Member of the Arizona Senate from the Navajo County district
- In office March 1912 – January 1915
- Preceded by: First Senator from Navajo County
- Succeeded by: D. D. Crabb

Personal details
- Party: Republican
- Profession: Politician

= John H. Willis (politician) =

American politician from Arizona

John H. Willis was a politician from Arizona who served in the 1st Arizona State Legislature.

==Life==
Willis lived in Snowflake, Arizona, and in 1892 was nominated by the Republicans for probate judge of Apache County, which contained Snowflake at that time. He was a cattle rancher. Willis married Carrie Haynes on November 26, 1891.

==Political career==
In 1894, Willis was elected to the Apache County Board of Supervisors. After Navajo County was split from Apache County in 1895, Willis was appointed to serve on the Board of Supervisors of the newly created county. In 1896, when the first election was held, Willis was nominated by the Republicans to serve on the board of supervisors of the new county. The following year, he was selected to serve as the president of that body. In November 1897, Willis resigned from the board of supervisors in order to go on his two-year LDS mission to the Southern States.

Upon return from his mission in 1900, the Republicans nominated Willis once again for the board of supervisors.

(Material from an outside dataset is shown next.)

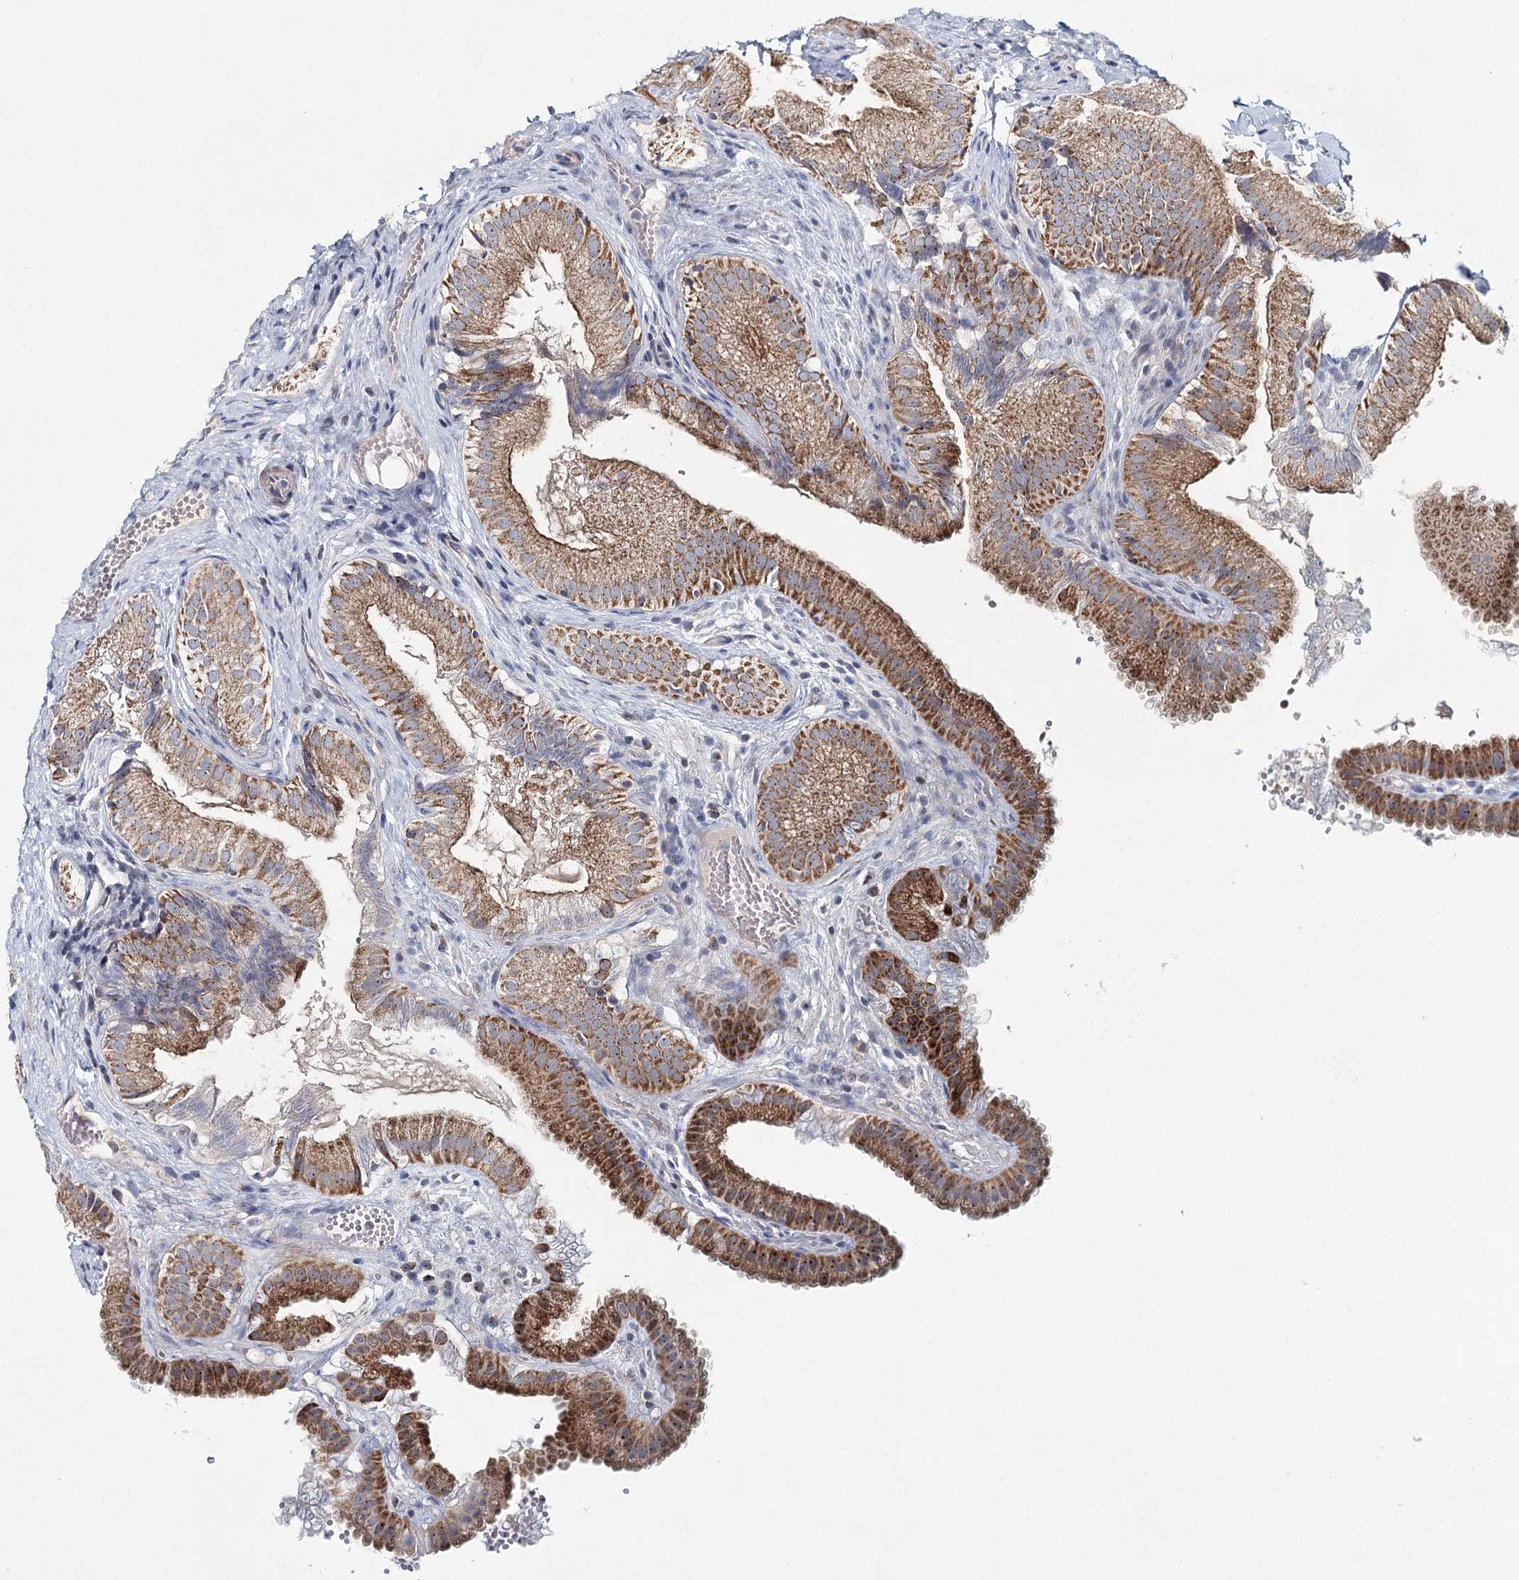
{"staining": {"intensity": "moderate", "quantity": ">75%", "location": "cytoplasmic/membranous"}, "tissue": "gallbladder", "cell_type": "Glandular cells", "image_type": "normal", "snomed": [{"axis": "morphology", "description": "Normal tissue, NOS"}, {"axis": "topography", "description": "Gallbladder"}], "caption": "High-power microscopy captured an immunohistochemistry photomicrograph of benign gallbladder, revealing moderate cytoplasmic/membranous staining in about >75% of glandular cells. (IHC, brightfield microscopy, high magnification).", "gene": "RBM43", "patient": {"sex": "female", "age": 30}}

In the November general election he came in second, slightly in front of Democrat John Hunt, 259–254, giving him one of the two supervisor positions. He was again nominated by the Republicans in 1902 for the board of supervisors, however in the general election he came in third, behind Democrat R. C. Creswell, and his fellow Republican F. F. Flickinger. Creswell received 326 votes, Flickinger 305, and Willis 287. In 1908 he won the Republican nomination to run for the territorial house of representatives, but lost in the general election to Democrat Joseph Peterson, 445–238.

1911 saw Willis nominated for the house of representatives by the Republicans, but this was for the state, not territorial house. Unlike the 1908 election, Willis defeated his Democratic opponent, William Morgan, 398–327. Willis did not run for re-election in 1914.